The departments of sociology/anthropology, Middle East studies, and religion, as well as the Smith Center for Global Engagement, sponsored the lecture.

Hamidi discussed the protests in Iran that began after Jina Amini, a 22-year-old Kurdish Iranian woman, died after being arrested by Iranian “morality police” for allegedly not wearing a veil in public. Amini died on September 16, and protests erupted on September 17, the day of her funeral. Police have cracked down harshly on the protests, which have been ongoing since Amini’s funeral.

Hamidi framed her lecture around a question she has been repeatedly asked in the weeks since the protests began. “I’m here to basically answer one question,” Hamidi said. “Is a feminist revolution happening in your country?”

She pointed to protests happening both on the ground and on social media, using photos and videos to illustrate the various forms of protest occurring in Iran.

Many women have protested by removing their veils in protest of both the police brutality that led to Amini’s death and the strict codes for women’s dress the Iranian government claims are based in Islam. Hamibi used photos and videos from the protests to illustrate the effectiveness of these protests. She also placed the unveiling protests in historical context — she explained that Iranian women have historically dealt with both “mandatory veiling” and “mandatory unveiling.”

Hamidi emphasized that the women are not protesting Islam — they are protesting oppression and patriarchy of the state in “using women’s bodies.” It’s not about unveiling per se,” Hamidi said, but rather about how governments control women’s bodies.

Another form of protest on which Hamidi focused was people cutting their hair as an expression of dissent. “It’s an expression of feminist rage,” Hamidi said. She believes the protests are feminist because they are “changing how we imagine our world.”

Hamidi focused her understanding of the protests around Iranian feminisms. “Different versions of Iranian feminisms are coming together,” Hamidi said.

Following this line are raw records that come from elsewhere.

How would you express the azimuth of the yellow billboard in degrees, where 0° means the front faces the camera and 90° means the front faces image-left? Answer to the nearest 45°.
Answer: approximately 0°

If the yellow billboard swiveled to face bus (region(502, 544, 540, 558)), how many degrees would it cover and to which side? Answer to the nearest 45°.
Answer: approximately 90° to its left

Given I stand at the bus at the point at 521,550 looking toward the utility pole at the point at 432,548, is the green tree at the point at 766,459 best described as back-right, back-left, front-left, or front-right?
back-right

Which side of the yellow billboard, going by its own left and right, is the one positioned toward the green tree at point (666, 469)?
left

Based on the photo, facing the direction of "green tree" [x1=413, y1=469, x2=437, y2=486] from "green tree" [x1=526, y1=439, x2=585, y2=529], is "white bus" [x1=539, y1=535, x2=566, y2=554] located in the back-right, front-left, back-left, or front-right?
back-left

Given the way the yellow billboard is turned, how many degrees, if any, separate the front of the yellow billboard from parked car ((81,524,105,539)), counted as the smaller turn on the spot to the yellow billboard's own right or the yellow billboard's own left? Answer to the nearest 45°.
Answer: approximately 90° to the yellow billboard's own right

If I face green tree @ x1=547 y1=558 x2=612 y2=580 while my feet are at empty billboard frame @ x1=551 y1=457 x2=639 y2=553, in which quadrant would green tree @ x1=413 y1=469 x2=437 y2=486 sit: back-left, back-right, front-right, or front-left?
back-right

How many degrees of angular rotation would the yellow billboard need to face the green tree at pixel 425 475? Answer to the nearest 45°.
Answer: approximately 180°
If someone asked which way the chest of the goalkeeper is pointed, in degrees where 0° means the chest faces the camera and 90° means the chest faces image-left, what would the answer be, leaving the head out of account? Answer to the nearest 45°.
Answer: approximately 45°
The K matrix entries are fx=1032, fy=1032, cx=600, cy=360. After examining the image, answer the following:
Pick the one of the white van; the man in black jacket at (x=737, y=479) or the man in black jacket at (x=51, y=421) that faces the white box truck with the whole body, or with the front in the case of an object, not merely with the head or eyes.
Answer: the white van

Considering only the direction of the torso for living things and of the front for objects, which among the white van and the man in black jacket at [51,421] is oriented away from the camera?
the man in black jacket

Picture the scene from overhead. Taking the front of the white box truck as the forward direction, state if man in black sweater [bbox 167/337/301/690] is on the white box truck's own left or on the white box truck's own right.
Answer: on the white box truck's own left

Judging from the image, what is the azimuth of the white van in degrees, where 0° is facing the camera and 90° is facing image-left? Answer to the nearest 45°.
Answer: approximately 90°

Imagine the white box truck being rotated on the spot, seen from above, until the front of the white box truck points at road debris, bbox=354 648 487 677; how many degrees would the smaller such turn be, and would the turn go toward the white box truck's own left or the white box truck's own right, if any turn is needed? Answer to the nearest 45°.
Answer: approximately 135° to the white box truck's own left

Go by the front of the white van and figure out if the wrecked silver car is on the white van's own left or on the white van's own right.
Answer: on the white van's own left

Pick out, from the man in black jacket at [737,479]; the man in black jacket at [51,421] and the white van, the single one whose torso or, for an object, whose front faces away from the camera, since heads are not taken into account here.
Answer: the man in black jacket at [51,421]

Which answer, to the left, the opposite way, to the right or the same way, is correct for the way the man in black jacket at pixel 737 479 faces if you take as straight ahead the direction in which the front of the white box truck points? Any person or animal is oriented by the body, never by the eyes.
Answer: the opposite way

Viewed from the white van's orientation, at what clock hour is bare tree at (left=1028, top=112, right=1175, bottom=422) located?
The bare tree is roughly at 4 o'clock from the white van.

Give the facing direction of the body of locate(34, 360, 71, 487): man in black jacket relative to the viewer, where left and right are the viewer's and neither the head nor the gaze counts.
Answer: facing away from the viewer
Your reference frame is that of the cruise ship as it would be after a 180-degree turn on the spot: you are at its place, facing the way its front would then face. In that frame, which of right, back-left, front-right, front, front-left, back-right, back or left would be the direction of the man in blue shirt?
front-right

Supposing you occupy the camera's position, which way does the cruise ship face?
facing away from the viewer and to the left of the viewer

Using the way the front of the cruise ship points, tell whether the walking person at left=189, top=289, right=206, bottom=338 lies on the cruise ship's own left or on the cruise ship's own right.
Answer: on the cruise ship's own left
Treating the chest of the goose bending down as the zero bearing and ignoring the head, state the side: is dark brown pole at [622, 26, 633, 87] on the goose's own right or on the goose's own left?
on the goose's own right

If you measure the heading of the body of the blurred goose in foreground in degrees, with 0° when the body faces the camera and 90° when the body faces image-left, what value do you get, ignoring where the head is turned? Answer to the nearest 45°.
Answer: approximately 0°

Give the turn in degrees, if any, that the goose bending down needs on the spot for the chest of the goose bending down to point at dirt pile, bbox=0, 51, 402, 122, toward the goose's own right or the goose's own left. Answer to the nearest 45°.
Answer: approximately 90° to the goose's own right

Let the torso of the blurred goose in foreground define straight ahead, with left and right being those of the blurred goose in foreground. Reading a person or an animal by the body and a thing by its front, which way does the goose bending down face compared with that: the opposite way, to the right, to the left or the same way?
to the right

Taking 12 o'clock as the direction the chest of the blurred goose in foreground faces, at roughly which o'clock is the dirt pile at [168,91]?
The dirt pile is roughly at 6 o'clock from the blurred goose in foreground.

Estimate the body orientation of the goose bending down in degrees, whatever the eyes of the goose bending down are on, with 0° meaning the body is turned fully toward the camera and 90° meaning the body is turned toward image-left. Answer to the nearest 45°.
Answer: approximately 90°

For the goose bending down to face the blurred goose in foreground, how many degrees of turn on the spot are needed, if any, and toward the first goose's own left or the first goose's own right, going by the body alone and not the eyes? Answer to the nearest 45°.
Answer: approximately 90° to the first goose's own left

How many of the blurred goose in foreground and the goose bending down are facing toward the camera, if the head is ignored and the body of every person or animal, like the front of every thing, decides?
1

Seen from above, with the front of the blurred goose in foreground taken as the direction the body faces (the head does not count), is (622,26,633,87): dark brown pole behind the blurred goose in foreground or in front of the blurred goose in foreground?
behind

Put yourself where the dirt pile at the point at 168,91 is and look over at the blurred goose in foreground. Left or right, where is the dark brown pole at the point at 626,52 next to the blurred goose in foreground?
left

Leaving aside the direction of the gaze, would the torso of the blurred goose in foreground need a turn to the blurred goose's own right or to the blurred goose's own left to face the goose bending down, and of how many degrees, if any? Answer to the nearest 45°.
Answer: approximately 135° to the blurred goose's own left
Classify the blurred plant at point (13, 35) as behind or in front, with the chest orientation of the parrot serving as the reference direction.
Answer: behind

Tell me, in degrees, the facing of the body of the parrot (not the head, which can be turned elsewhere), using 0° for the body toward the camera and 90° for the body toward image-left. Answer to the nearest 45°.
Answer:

Hamidi also highlighted the intersectionality she sees in the movement’s feminisms. The protesters come from a variety of ethnic backgrounds, sexual identities, genders, and ages, and they have come together to oppose state oppression and patriarchy. “This revolution covers lots of intersectional identities,” she said. “It’s an intersectional feminist revolution.”

On the question of identifying the protests as a political revolution, Hamidi said it is impossible to be sure, because there is no definitive way to determine how many people are protesting.

Hamidi closed the lecture by talking about the connections between police brutality in Iran and the U.S. She discussed in particular the 2020 murder of George Floyd by Minneapolis police. “I want everyone to be as emotional about the killing in the States as about anywhere else,” Hamidi said. “We shouldn’t forget what happens in our own country.”